Multi-scale feature fusion and training reinforcement are performed. A feature pyramid network integrates bottom details and high-level semantics, enhancing context perception and assisting the model in locating and recognizing complex scene features of the flasks. Transfer learning is initialized with ImageNet pre-training weights to accelerate convergence and improve generalization. Generator-discriminator confrontation is constructed through confrontation training, and diverse samples are created, increasing robustness of the model against interferences such as illumination and flask wear, ensuring stability of feature determination, and reducing a false determination rate by 30%.
4) Robust and Accurate Multi-Modal Feature Matching and Decision-Making Process
A double-layer cascade classification architecture runs efficiently. Features of shapes, textures and deep learning are fused to generate high-dimensional multi-modal vectors which are input to a first-layer Adaboost classifier. Weak classifiers are trained to be integrated into a strong classifier according to the importance of the features, screening out key features to reduce dimensionality, shortening a computation space, and increasing speed by 30%. A sub-layer SVM uses a radial basis function and optimizes its parameters through grid search (C: 0.1 to 10, γ: 0.01 to 1) for accurate classification. A plurality of classifiers cooperate to optimize a classification boundary, such that a false determination rate is reduced while a recall rate is improved, and overall detection accuracy reaches 99.5% or above.
Intelligent control of a dynamic confidence threshold is performed. Bayesian decision-making theory computes a confidence threshold according to a false determination loss function (missing determination loss is set as 3 and false determination loss is set as 1) and a sample posterior probability. If the false determination rate exceeds 3%, the threshold is reduced by 5% to enhance sensitivity to anomaly capture. Conversely, if a correct determination rate is high (>98% for 100 consecutive samples), the threshold is increased by 3% to narrow a determination interval, balancing detection accuracy and efficiency. Real-time monitoring of sample distribution and model performance is carried out to dynamically adjust the threshold, achieving adaptive optimization, increasing detection efficiency by 60%, and ensuring efficient and accurate production.
Those skilled in the art should understand that all technical features of the examples can be arbitrarily combined. To simplify description, all possible combinations of all the technical features of the examples are not described. However, if only the combinations of these technical features do not conflict, they should be considered to be within the scope of the description.
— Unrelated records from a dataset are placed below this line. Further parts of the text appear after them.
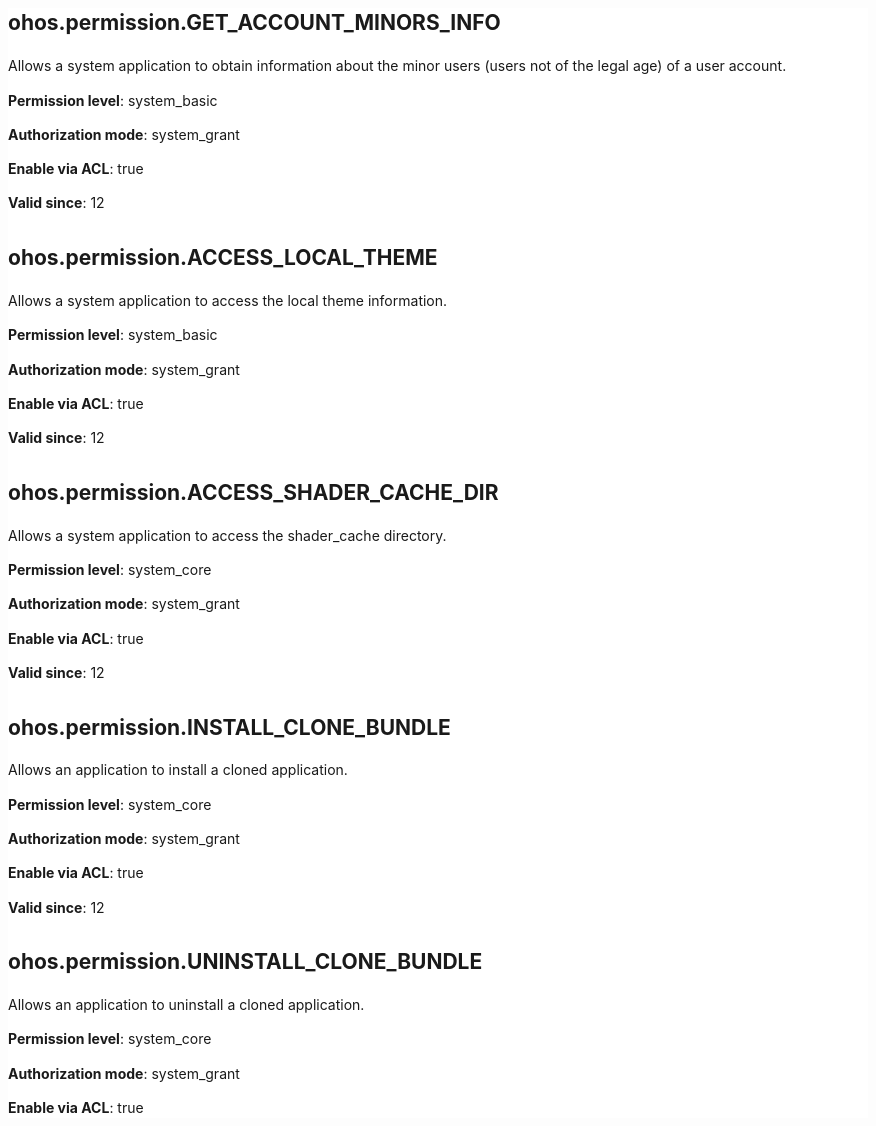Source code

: ## ohos.permission.GET_ACCOUNT_MINORS_INFO

Allows a system application to obtain information about the minor users (users not of the legal age) of a user account.

**Permission level**: system_basic

**Authorization mode**: system_grant

**Enable via ACL**: true

**Valid since**: 12

## ohos.permission.ACCESS_LOCAL_THEME

Allows a system application to access the local theme information.

**Permission level**: system_basic

**Authorization mode**: system_grant

**Enable via ACL**: true

**Valid since**: 12

## ohos.permission.ACCESS_SHADER_CACHE_DIR

Allows a system application to access the shader_cache directory.

**Permission level**: system_core

**Authorization mode**: system_grant

**Enable via ACL**: true

**Valid since**: 12

## ohos.permission.INSTALL_CLONE_BUNDLE

Allows an application to install a cloned application.

**Permission level**: system_core

**Authorization mode**: system_grant

**Enable via ACL**: true

**Valid since**: 12

## ohos.permission.UNINSTALL_CLONE_BUNDLE

Allows an application to uninstall a cloned application.

**Permission level**: system_core

**Authorization mode**: system_grant

**Enable via ACL**: true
The examples are merely several embodiments of the present disclosure. Although their description is relatively specific and detailed, they should not be construed as limiting the scope of the present disclosure. It should be noted that those of ordinary skill in the art can make various modifications and improvements on the premise of not deviating from the concept of the present disclosure, and these modifications and improvements fall within the protection scope of the present disclosure. Hence, the protection scope of the present disclosure should be subject to the appended claims.